If there'd been a selection for "I like it, but it could be better", I'd have chosen that...


----------



## simX (Feb 22, 2002)

Well, besides the obvious one, here's how to get the old functionality back:

1.  Make a folder.

2.  Drop all the Apple Menu Items you want into it.

3.  Make the custom icon of the folder a multi-colored Apple logo.

4.  Drag it onto the right side of the Dock.

This is the EXACT functionality of the Apple menu (without the memory usage thing) in the Dock, with a larger, more beautiful icon.  You can't complain about the lack of Apple menu, because here it is.


----------



## sfsheath (Feb 22, 2002)

Unless I'm mistaken, you don't get hierarchical menus for the folders that are in folders placed in the dock so it's not the exact same functionality.

 -Sebastian


----------



## Nummi_G4 (Feb 22, 2002)

• **Work to complete**
For each statement below, say yes or no depending on whether it agrees with the Apple menu thread above, and quote the words from the thread that decide it. 1. The folder should get a multi-colored Apple logo as its custom icon. 2. The folder should be dragged onto the left side of the Dock. 3. One reply says that folders inside a folder placed in the Dock show hierarchical menus.

• **Data supplied**

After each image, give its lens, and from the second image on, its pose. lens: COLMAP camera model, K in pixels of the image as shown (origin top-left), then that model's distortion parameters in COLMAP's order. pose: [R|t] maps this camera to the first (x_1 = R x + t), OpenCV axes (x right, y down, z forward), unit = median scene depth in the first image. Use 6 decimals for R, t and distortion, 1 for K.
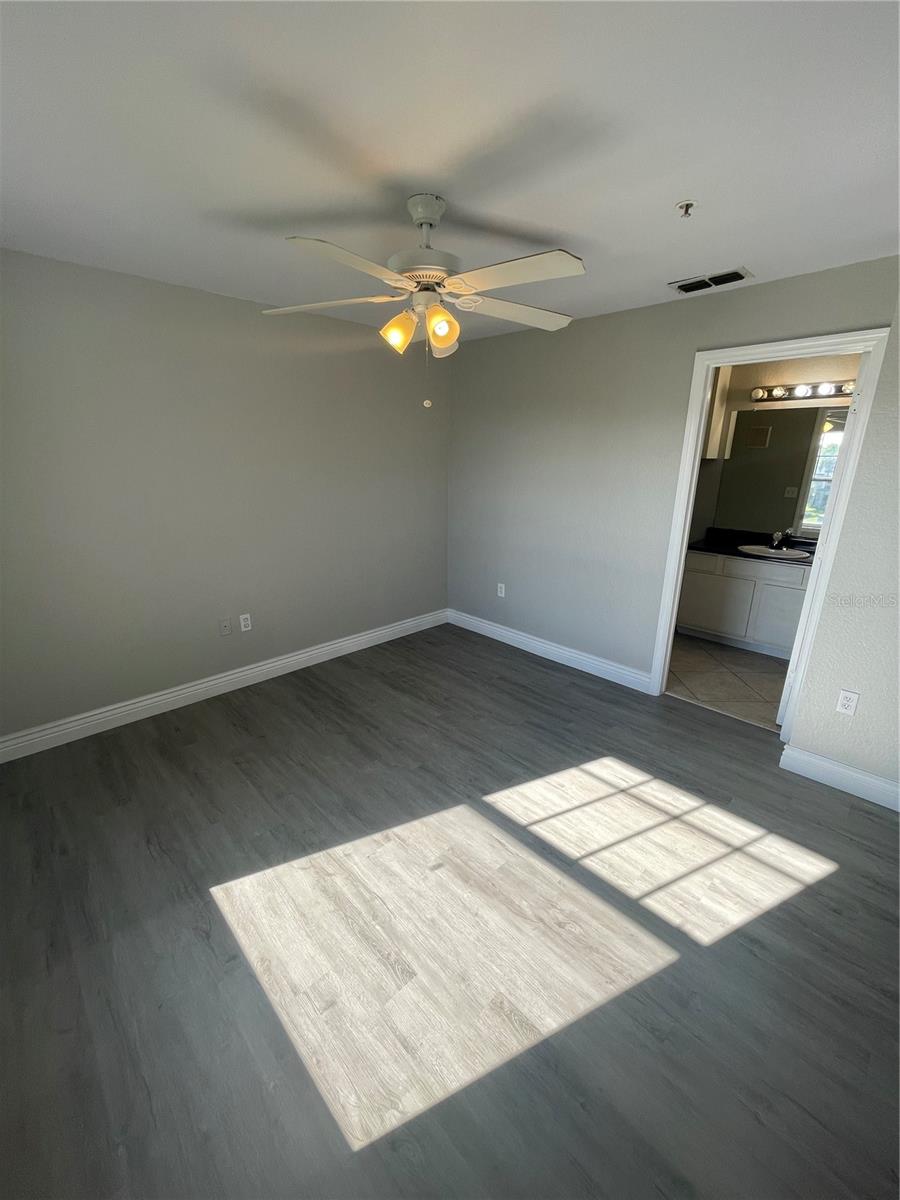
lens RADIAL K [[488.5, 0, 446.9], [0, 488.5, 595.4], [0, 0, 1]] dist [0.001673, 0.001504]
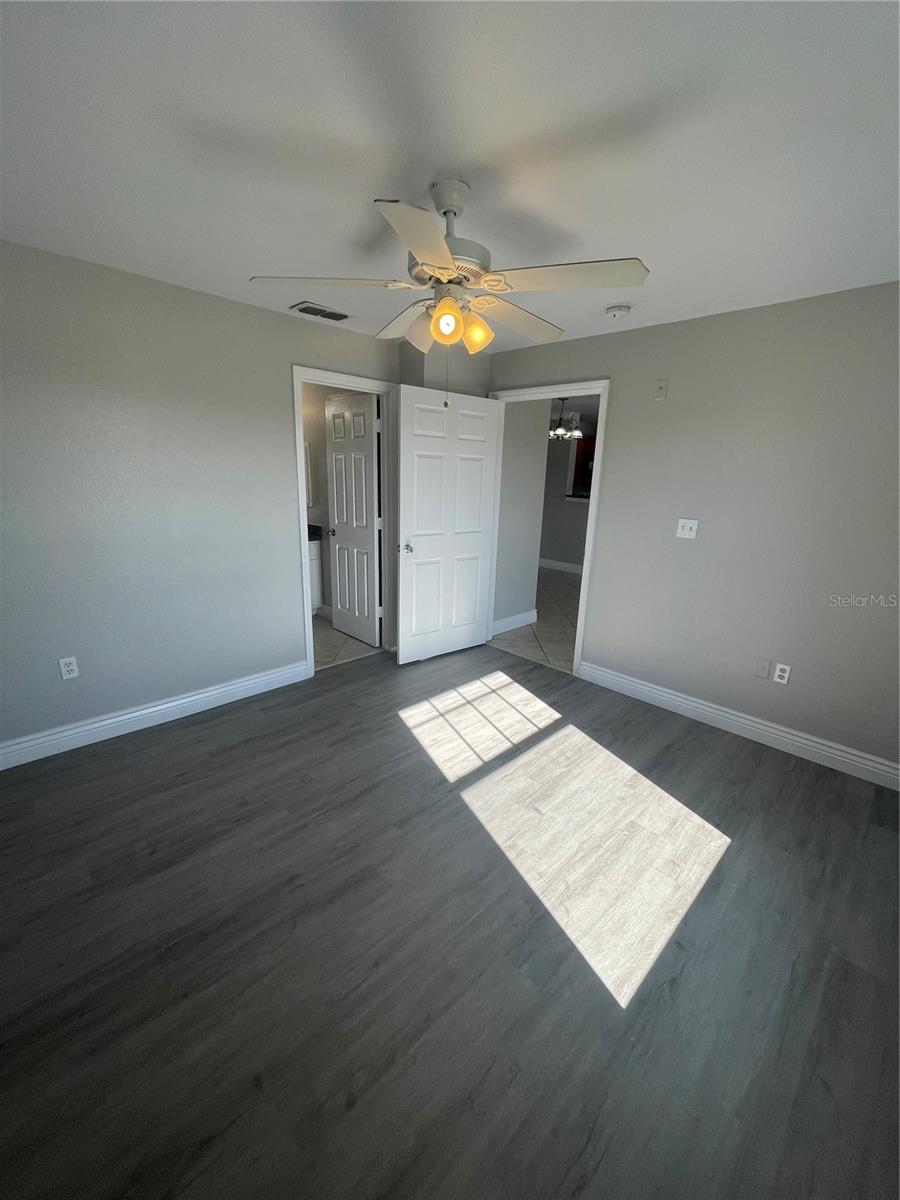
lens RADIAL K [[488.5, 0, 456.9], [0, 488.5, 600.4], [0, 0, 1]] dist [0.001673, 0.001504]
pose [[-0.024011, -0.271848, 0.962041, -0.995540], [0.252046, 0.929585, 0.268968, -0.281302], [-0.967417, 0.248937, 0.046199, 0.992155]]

* * *

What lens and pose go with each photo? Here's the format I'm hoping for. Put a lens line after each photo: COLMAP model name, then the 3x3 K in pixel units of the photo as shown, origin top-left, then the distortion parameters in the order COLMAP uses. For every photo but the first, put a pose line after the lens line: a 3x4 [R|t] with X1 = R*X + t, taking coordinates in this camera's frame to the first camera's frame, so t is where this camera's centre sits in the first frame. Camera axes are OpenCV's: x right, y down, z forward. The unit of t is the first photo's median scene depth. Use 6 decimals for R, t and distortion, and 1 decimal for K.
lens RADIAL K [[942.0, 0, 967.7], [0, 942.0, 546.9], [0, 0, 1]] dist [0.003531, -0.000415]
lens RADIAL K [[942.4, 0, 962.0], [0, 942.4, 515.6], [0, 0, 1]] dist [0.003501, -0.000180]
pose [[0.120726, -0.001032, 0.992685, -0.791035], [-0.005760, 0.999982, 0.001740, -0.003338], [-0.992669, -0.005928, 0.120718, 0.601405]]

---

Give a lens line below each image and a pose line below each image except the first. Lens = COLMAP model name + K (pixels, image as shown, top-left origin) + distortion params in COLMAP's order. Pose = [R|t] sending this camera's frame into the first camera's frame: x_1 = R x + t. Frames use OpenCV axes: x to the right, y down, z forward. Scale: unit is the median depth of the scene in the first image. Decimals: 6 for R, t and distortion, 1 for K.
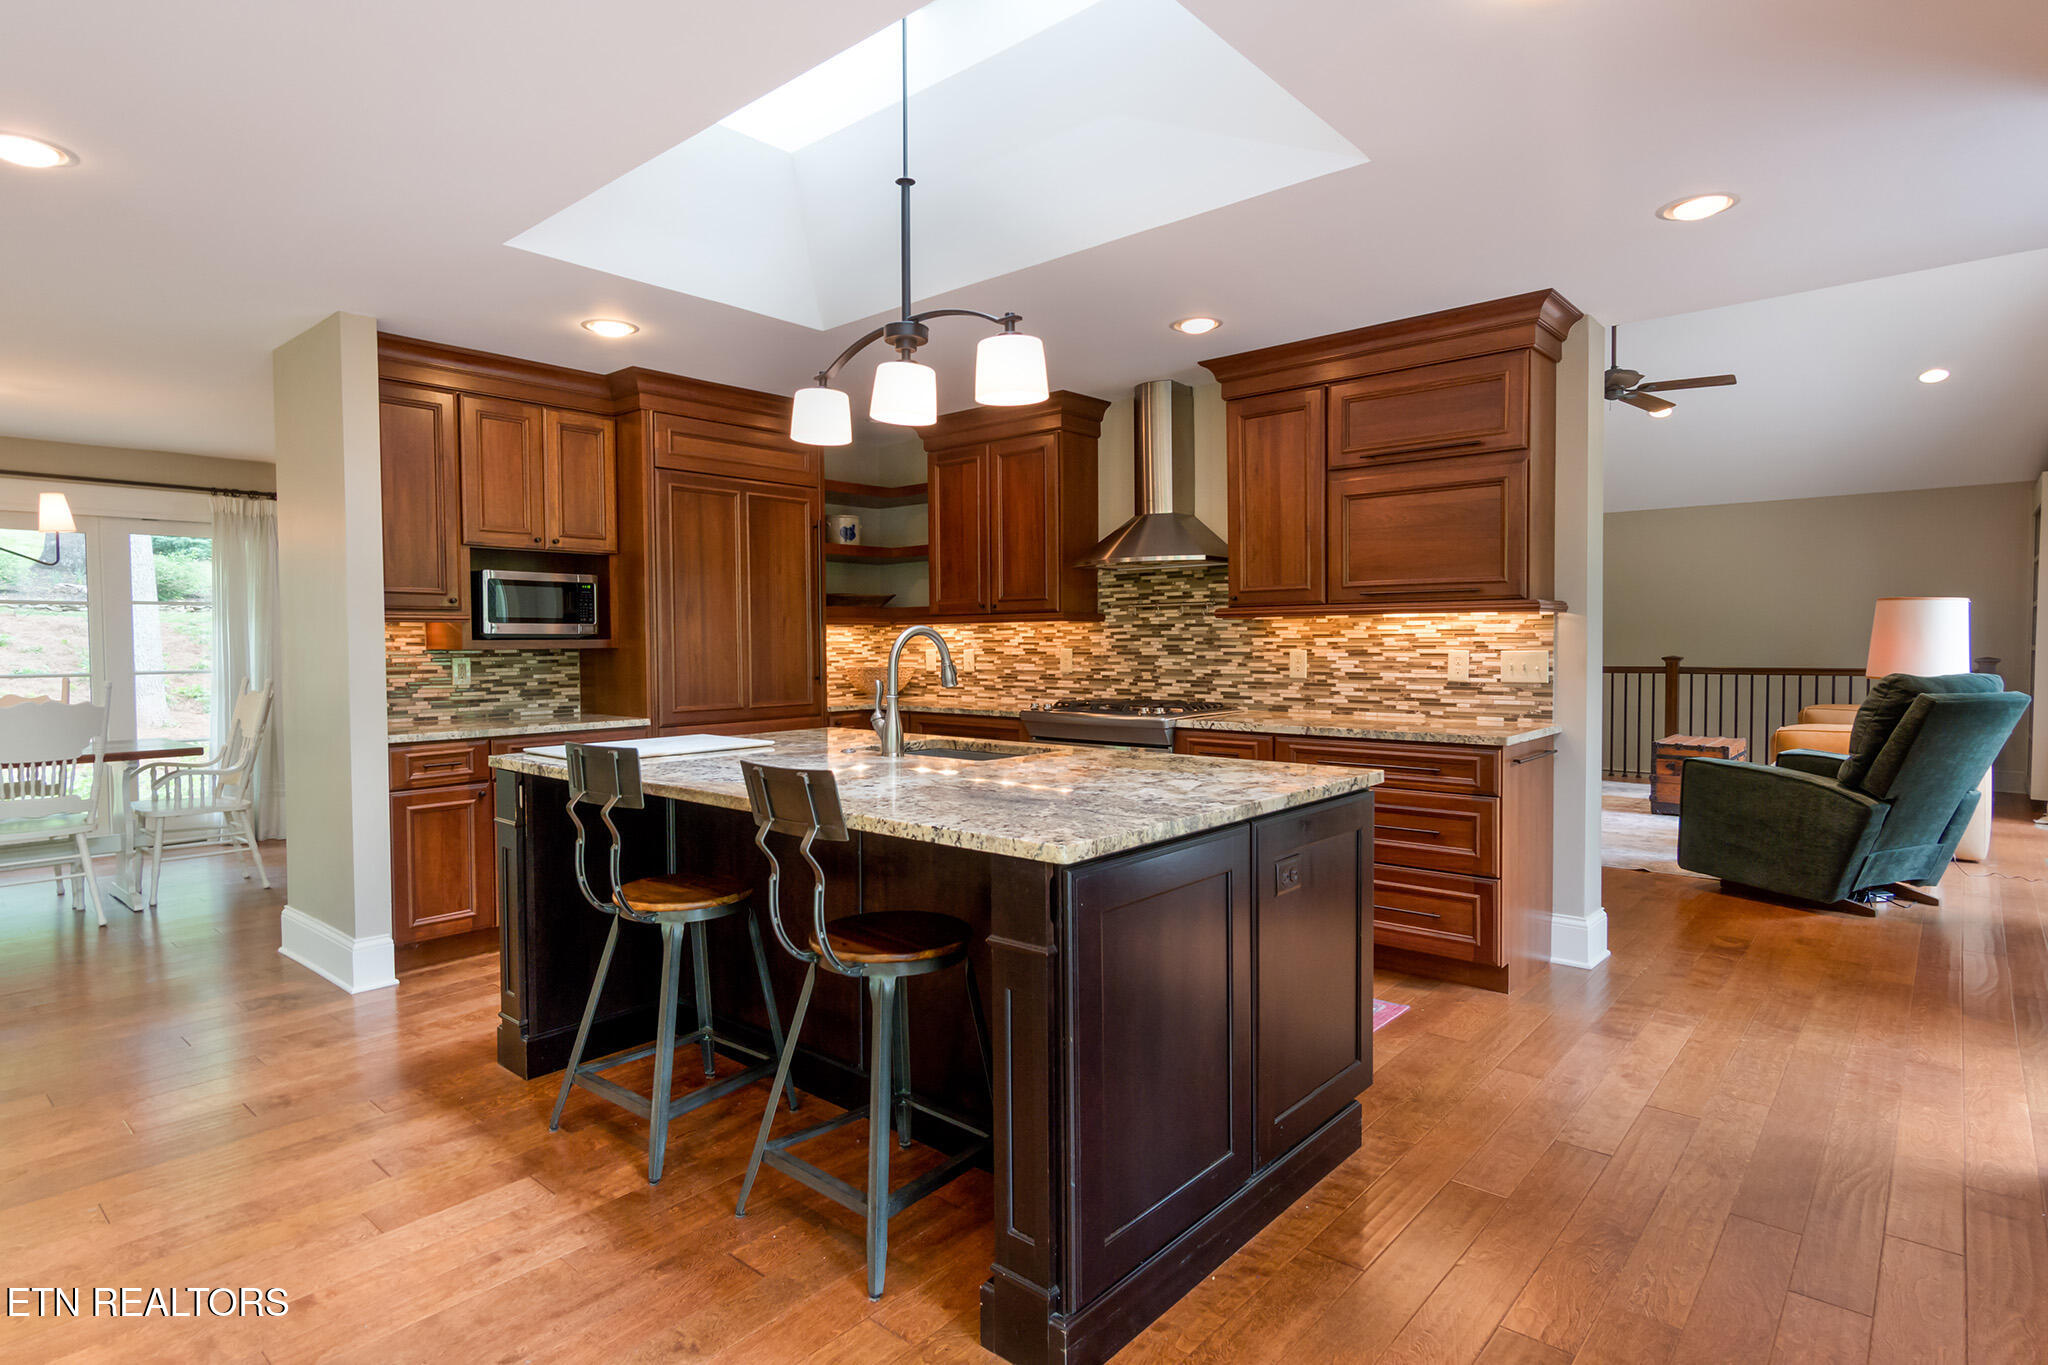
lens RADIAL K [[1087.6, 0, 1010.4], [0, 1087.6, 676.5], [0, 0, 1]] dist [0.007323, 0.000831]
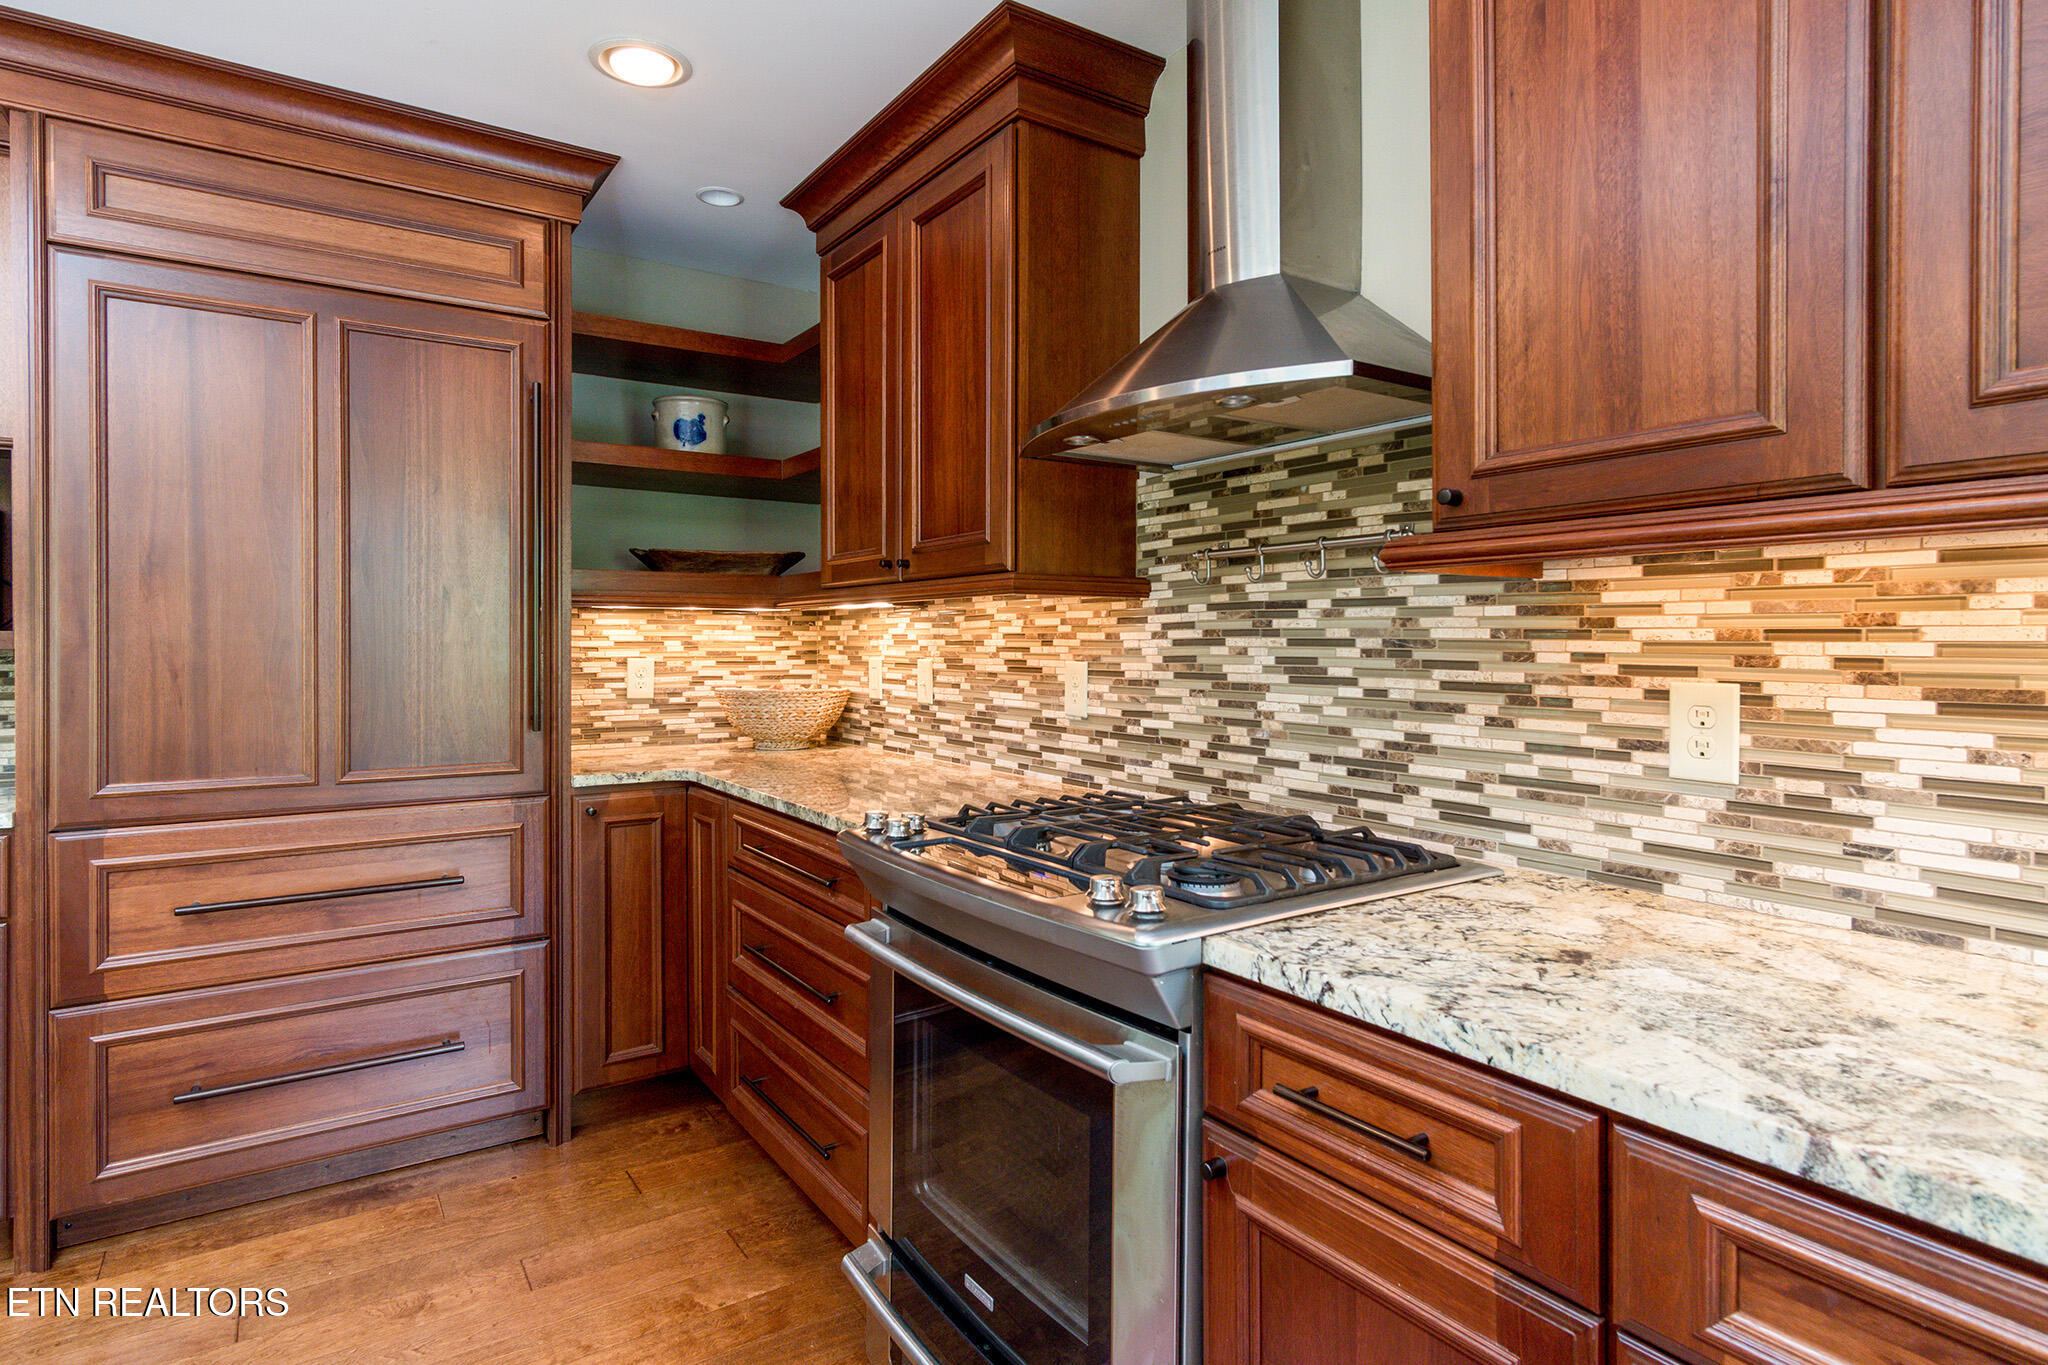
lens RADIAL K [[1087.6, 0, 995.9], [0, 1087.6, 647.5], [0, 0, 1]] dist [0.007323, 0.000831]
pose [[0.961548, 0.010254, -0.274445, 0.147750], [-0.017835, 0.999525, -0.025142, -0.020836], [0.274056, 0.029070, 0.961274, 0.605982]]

• **Output for this exercise**
1. Yes: "Make the custom icon of the folder a multi-colored Apple logo."
2. No: "Drag it onto the right side of the Dock."
3. No: "you don't get hierarchical menus for the folders that are in folders placed in the dock"